Many are striving to be more “customer friendly”; Kohl’s department store was mentioned for adopting a “no questions asked” return policy with the idea that customer loyalty could be enhanced as the retailer made itself easier to do business with.

Comparisons between health care and retail abound, and while we say it is ideal for the consumer experience to be the same in both industries, in fact they are much different. The gap between the two industries was well-illustrated in this video of a shopper in a grocery store. We see them at the counter having their items rung up. But they aren’t told the prices and when they are given the receipt at the end, they’re told the final amount due may actually differ from what they see on the receipt.

Let’s take the analogy a step further: what if the customer expected the same “no questions asked” return policy from Kohl’s? Or a money back guarantee? In health care, only recently has the federal government taken steps to impose financial penalties in instances of poor care (which is the health care system’s equivalent of a “return policy” from providers).

When our team was at Subimo we initially focused on cost and quality (outcomes) information on hospitals.
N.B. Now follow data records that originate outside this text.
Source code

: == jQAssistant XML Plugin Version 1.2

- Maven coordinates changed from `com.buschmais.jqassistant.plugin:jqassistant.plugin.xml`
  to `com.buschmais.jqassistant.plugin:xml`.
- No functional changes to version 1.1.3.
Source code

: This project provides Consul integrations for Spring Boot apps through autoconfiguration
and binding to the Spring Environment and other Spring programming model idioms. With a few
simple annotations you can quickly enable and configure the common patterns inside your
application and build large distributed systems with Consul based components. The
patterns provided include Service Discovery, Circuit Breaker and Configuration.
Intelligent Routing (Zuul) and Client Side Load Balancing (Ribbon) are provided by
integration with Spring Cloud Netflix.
It was clear that – for the same procedures – there were both low cost and high quality providers as well as high cost and poor quality providers. Our efforts with transparency were designed to help people sort through the information so they could make more informed decisions and understand what quality outcomes might mean to them. We knew there was much variation in outcomes with certain procedures (e.g. aortic aneurysm repair) and less variation with others (e.g. normal vaginal delivery). Helping people understand when a poor outcome was more likely to occur helped them with their decisions (and presumably made them better shoppers).